玄冬舎HP「低すぎる?中国国家統計局が公表する「ジニ係数」への疑念」金森俊樹著2016.2.29より(https://gentosha-go.com/articles/-/2342

 

貧富の格差の拡大の影響

 2014年8月、米国・ミズーリ州で黒人青年の警察官による射殺事件をきっかけに抗議デモ、暴動や略奪行為が起こり、夜間外出禁止令も出る騒動になっている。この背景にはグローバル経済主義の行き過ぎがもたらす貧富の格差の拡大による貧困層の不満の爆発がある。世界最富裕の国で暴動、夜間外出禁止令である。世も末で、米国も中国を笑えない。その状況に危機感を持った米国民がトランプ氏を大統領に選んだ。

 

合成の誤謬

 「合成の誤謬」とは経済用語で、個々の場合には正しいが、全体となると正しくないことを意味する。グローバル経済主義は、個々の企業には都合が良いが、社会全体には不都合な結果をもたらす。

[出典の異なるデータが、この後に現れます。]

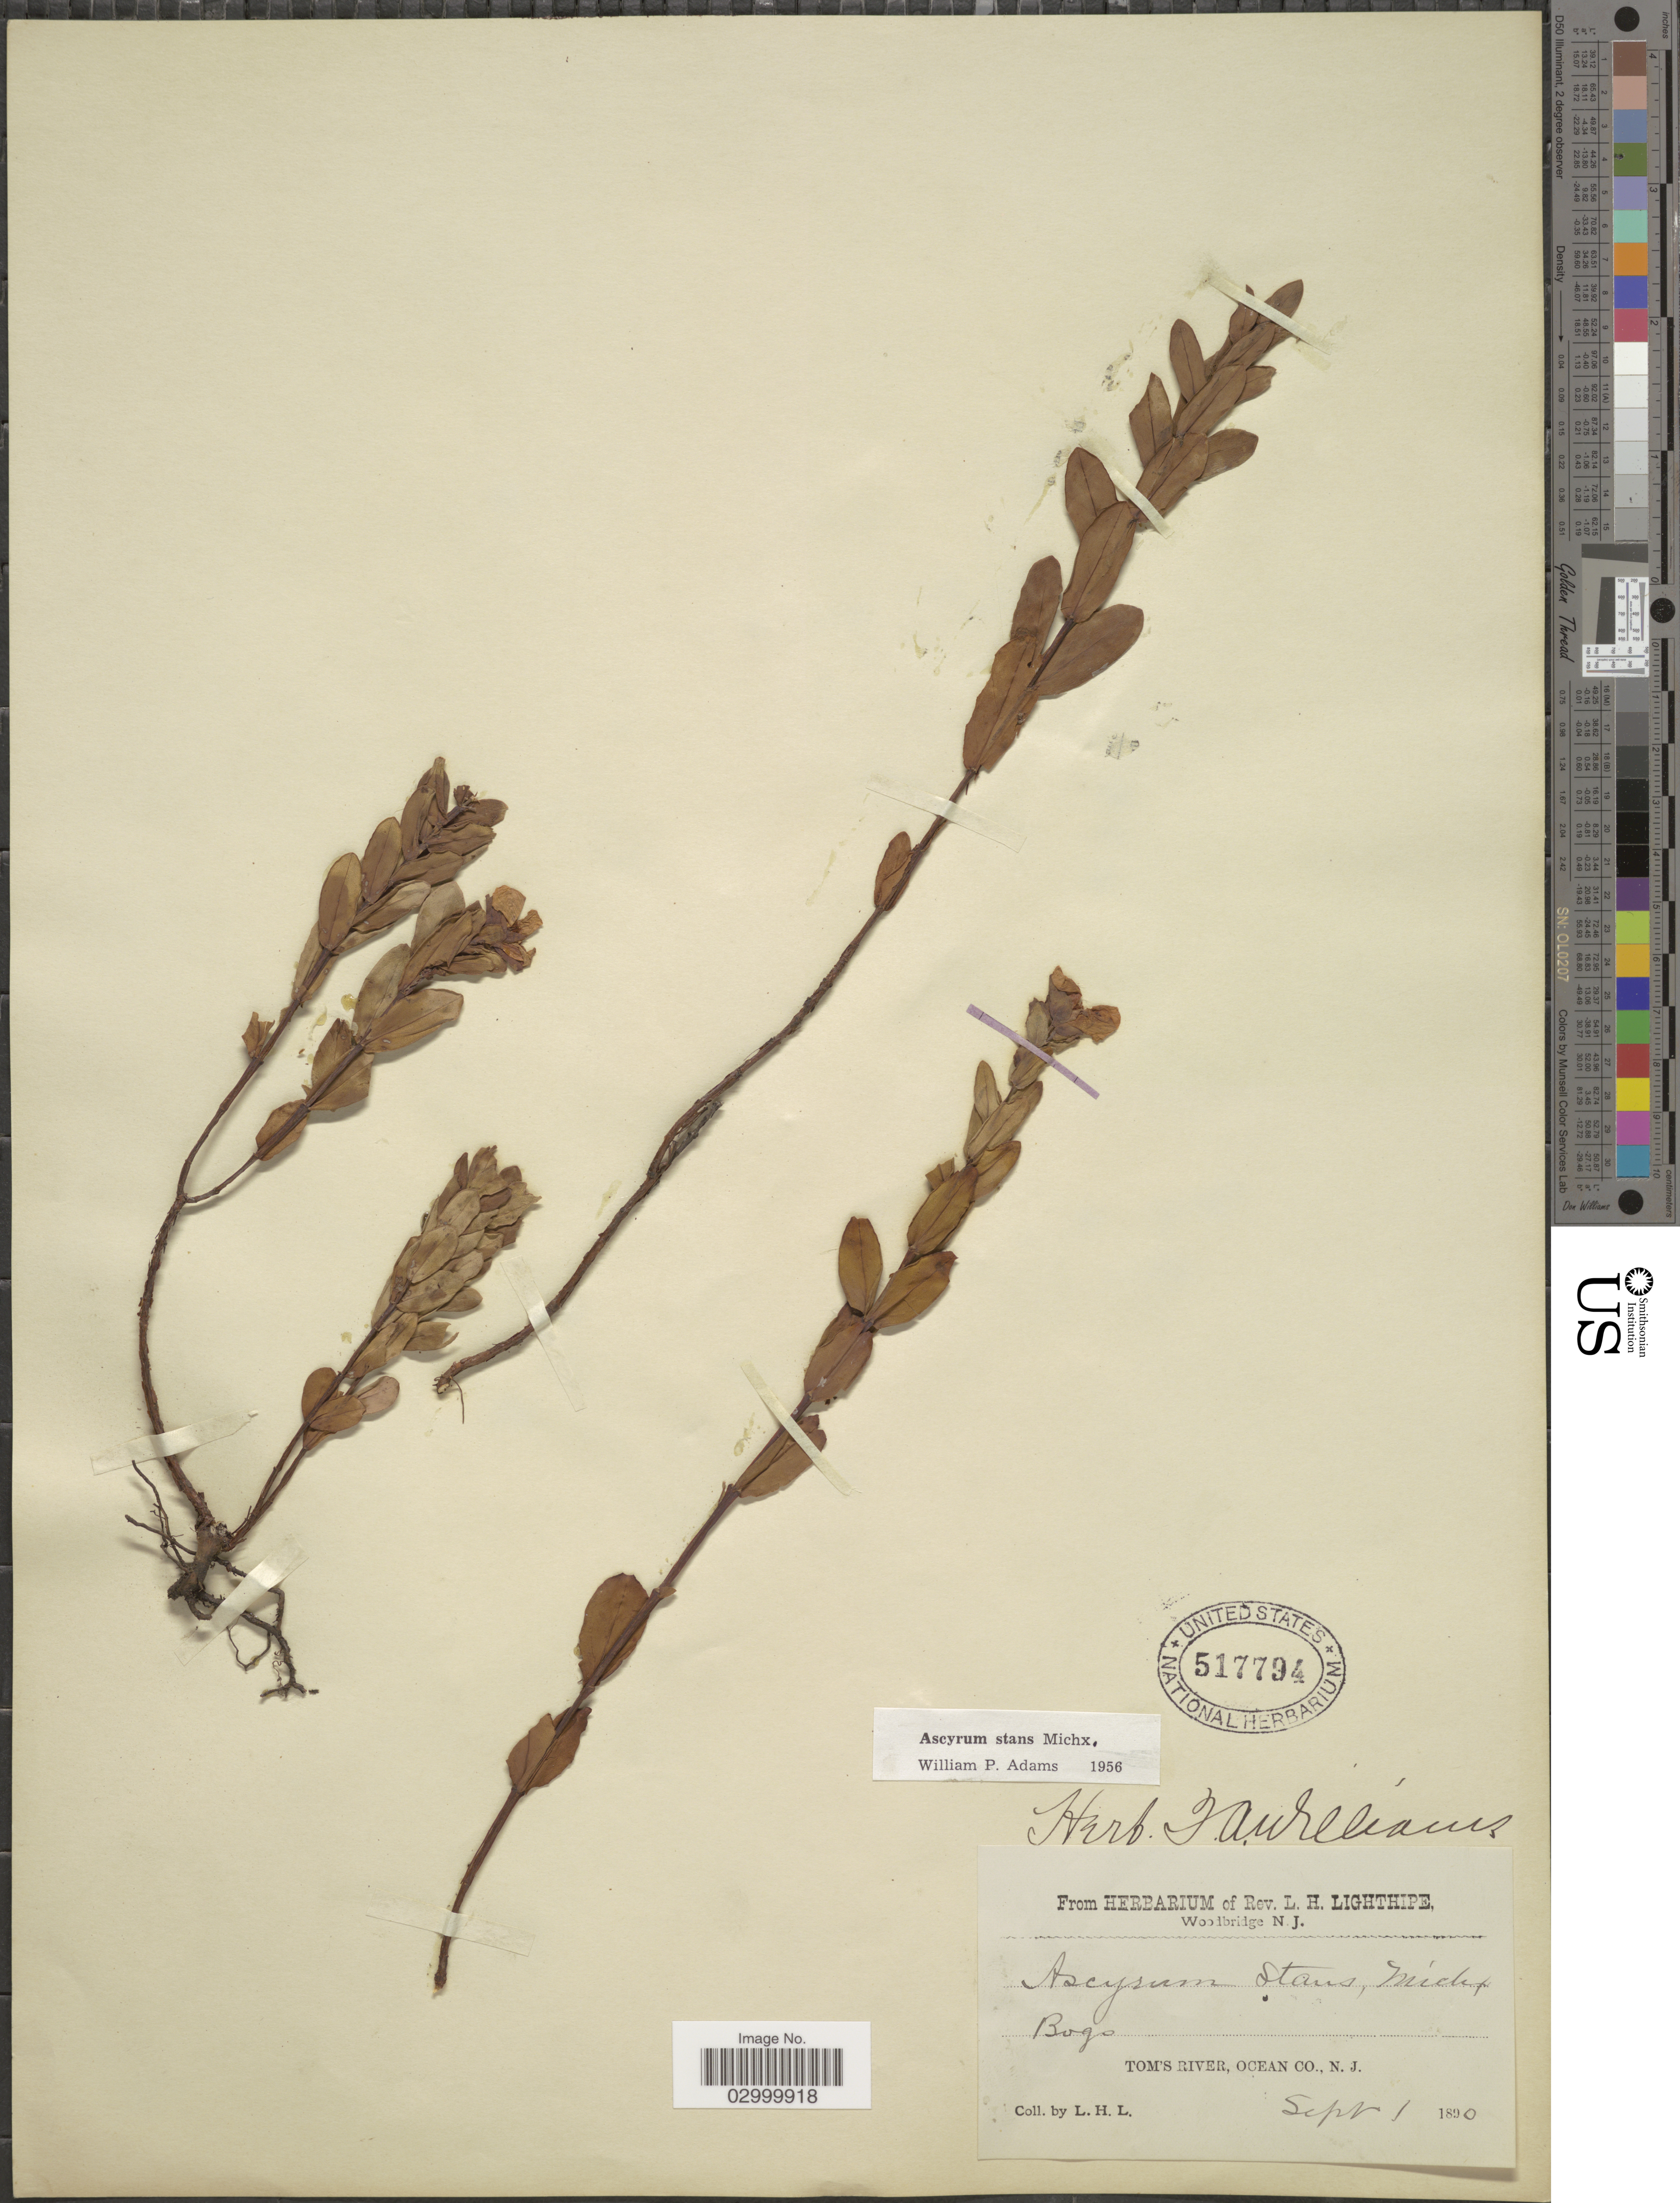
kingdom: Plantae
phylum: Tracheophyta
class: Magnoliopsida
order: Malpighiales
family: Hypericaceae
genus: Hypericum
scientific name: Hypericum crux-andreae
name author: (L.) Crantz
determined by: Strong, Mark T., (BOT), Smithsonian Institution - National Museum of Natural History (UNITED STATES)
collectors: Rev. L. H. Lighthipe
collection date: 1890-09-01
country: United States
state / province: New Jersey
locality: Bog's. Tom's River, Ocean Co., N.J.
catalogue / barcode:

 大垣市政の個々の政策は、いかにも市民のためであるように見えるが、全体では市民を貧困に陥れる政策なのだ。それを「合成の誤謬」と呼ぶ。だから大垣市は衰退に一途をたどっている。大垣市長とその取り巻きは「豪勢の誤謬」に浸って悦にいっている。

 

大垣市のグローバル経済主義

 大垣駅前商店街の衰退も大垣市ベットタウン化も地価下落も、大垣市政の大型小売店舗優先、大企業優先、弱者切り捨ての政策が影響している。大垣市は、市民のためと誤魔化して役人、大企業を優先して、市民を貧困に誘導する政策に終始している。それは正にグローバル経済主義者の行動そのものである。

 なにせそれが役人には楽なのだ。大義名分も立つ。仕事を大企業に丸投げすれば、役人は苦労をしなくて済むのだ。事故が起きれば業者に責任を押し付ければよいのだ。ドローン墜落人身事故のように。大垣市民の我々は、大垣市役所の仕事ぶりに監視の眼を向けねば、己の生活が破壊される。